Drop terms such as ISO and OHSAS and QMS and EMS and so on. Promote and advocate your organization's Business Management System. This is WHAT we do. This is HOW we do it. This is WHY we do it.
Too often I have seen organization's address ISO requirements in one system and have "other" requirements in another system. Why is this? What purpose does this serve? Why not simply have one system with one language with one common set of tools?
With my previous organization, we developed our Business Management System that incorporated the requirements of all Stakeholders - this included our parent company's needs, external certification requirements, our internal teams' necessities, etc.. Sure, we weren't perfect, but there was a sense of ownership from everyone that this was OUR system, developed BY us, FOR us.
Auditors - for ISO purposes and from our parent company - would come in and were continually impressed with the awareness and ownership that everyone had, from the person who swept the floor up to senior management.
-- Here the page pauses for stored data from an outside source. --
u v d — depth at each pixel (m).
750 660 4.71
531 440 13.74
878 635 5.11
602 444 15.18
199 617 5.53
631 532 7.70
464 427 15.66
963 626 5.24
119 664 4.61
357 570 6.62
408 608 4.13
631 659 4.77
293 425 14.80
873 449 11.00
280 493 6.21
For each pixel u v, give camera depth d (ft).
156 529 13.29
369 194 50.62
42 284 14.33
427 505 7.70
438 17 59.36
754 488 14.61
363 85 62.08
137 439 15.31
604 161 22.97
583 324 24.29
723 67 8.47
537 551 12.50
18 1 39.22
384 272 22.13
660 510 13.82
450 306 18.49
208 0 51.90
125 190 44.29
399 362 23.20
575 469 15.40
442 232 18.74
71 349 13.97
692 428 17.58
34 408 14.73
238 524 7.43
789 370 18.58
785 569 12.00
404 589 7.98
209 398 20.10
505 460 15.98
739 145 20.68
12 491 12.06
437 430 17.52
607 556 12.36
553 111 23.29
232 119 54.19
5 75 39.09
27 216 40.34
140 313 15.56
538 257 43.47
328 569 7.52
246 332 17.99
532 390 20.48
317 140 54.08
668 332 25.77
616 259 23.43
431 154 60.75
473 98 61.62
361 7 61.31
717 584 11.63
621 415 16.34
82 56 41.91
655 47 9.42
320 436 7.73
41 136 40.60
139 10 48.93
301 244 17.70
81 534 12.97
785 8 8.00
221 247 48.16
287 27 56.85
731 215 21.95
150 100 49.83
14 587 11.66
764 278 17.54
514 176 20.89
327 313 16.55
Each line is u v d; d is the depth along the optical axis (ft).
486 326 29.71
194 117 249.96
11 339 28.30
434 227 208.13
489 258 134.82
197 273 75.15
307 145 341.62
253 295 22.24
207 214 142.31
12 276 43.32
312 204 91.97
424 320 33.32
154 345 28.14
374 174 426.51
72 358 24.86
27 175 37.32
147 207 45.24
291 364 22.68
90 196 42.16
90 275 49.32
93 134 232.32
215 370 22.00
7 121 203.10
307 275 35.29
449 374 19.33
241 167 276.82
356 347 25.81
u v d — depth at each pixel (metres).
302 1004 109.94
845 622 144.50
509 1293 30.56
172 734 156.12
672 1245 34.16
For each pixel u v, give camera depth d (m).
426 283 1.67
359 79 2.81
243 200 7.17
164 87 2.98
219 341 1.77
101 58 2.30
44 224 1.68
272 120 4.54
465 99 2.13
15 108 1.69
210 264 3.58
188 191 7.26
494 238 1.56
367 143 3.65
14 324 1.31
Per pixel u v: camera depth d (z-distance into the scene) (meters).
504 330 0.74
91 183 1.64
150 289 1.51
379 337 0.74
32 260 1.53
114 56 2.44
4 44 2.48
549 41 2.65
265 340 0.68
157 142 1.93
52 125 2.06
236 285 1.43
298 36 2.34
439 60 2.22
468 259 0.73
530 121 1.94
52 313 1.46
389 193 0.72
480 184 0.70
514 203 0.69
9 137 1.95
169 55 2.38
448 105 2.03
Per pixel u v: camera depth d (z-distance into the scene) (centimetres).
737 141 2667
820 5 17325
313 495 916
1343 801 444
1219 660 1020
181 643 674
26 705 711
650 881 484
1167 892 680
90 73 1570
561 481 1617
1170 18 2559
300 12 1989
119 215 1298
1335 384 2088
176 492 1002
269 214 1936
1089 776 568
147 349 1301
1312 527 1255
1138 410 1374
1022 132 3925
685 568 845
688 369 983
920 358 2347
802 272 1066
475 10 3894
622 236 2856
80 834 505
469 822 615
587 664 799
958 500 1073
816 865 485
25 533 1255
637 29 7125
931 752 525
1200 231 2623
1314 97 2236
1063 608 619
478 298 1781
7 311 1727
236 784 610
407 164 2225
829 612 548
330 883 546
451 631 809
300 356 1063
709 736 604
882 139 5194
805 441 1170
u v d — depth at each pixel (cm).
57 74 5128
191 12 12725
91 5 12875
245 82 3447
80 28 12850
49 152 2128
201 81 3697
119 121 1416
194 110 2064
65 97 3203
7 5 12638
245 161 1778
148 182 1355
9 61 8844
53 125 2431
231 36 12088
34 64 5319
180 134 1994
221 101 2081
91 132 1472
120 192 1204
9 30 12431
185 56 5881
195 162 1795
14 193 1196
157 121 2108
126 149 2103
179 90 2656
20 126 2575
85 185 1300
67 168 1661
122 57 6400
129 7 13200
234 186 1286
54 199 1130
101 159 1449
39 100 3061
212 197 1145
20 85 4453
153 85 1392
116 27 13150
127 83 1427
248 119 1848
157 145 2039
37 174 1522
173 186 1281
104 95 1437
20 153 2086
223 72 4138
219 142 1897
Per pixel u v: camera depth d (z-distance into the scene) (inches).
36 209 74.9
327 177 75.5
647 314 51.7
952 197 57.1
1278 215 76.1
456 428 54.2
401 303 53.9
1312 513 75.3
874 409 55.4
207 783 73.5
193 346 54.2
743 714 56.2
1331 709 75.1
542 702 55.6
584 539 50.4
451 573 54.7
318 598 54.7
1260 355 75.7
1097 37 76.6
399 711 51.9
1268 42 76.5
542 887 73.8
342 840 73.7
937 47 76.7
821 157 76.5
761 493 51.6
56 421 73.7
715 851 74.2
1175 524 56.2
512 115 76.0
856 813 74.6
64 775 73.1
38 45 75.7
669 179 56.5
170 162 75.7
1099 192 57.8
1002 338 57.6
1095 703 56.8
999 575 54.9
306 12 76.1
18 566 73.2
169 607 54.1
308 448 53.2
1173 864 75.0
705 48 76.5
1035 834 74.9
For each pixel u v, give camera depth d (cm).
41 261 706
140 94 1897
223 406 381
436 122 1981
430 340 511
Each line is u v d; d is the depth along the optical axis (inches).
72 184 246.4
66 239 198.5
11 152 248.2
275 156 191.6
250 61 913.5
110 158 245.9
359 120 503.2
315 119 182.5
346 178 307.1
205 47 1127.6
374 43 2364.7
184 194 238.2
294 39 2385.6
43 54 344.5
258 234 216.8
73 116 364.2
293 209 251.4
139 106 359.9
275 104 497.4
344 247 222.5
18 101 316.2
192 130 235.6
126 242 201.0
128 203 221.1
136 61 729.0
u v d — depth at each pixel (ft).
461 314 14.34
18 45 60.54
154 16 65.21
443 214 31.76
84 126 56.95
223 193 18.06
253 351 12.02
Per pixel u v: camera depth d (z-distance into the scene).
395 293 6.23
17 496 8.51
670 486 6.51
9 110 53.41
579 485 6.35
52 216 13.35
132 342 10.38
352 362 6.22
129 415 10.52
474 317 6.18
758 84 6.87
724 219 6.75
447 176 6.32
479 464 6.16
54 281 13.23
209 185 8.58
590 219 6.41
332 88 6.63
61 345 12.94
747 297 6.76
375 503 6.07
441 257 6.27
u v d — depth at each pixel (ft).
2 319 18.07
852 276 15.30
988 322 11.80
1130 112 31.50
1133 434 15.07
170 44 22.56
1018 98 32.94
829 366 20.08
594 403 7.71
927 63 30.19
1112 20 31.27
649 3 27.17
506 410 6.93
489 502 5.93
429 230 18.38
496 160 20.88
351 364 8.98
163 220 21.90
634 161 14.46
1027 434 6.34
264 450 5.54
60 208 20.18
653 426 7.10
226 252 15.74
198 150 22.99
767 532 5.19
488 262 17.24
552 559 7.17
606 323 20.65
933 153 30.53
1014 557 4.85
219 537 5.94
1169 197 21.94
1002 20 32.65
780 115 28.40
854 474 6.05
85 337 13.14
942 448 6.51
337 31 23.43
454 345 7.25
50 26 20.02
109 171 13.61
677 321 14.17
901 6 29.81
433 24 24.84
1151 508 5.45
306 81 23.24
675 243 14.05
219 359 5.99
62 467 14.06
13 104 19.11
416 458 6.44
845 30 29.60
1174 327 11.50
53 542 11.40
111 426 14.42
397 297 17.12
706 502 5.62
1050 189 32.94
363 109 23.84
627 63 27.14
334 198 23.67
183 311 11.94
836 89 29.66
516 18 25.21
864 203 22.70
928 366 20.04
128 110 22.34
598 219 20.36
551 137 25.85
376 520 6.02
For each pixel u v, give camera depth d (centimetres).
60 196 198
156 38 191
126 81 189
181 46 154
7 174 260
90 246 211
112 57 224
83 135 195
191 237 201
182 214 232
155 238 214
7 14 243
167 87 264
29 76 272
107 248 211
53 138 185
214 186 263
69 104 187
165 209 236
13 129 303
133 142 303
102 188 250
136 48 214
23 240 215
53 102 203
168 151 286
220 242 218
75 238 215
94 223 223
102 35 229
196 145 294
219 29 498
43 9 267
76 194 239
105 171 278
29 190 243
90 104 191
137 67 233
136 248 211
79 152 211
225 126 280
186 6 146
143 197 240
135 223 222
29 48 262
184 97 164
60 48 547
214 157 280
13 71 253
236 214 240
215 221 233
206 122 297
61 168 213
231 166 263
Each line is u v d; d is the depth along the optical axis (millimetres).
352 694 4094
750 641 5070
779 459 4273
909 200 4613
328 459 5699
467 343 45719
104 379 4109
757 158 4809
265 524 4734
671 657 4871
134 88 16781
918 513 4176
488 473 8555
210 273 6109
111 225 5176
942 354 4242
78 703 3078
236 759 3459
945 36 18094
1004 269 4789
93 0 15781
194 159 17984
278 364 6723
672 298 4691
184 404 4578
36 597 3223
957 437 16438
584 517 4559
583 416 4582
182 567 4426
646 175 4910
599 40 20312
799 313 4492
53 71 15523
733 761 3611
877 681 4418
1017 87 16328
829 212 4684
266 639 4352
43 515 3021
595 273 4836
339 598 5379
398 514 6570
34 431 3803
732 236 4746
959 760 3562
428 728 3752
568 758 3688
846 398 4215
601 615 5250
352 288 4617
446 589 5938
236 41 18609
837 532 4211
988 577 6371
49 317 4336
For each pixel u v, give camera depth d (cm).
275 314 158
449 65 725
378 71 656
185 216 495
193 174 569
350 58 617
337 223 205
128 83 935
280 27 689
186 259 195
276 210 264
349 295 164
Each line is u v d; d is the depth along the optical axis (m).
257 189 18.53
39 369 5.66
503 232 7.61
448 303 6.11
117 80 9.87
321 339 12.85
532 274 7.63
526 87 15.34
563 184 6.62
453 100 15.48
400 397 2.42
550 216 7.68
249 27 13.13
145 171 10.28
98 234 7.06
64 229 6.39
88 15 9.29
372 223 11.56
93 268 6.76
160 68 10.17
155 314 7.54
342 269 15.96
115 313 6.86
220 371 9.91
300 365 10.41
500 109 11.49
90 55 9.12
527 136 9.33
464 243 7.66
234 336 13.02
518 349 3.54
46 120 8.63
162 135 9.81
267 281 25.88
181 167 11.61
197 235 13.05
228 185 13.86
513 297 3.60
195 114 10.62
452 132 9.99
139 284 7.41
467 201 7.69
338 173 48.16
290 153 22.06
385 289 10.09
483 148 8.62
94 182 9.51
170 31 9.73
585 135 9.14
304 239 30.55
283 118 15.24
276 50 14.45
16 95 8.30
In fact, the only failing we had was on understanding terms...we were one of the lowest scoring plants when it came to understanding what 5S was, yet we had one of the cleanest, most organized locations. We didn't preach 5S...we integrated the concepts into our daily routine. Think about it - at home, you put the forks back in the same spot in your utensil drawer. You don't call it 5S - you do it because it makes sense.
This was the approach we took with our Business Management System and the tools that supported it.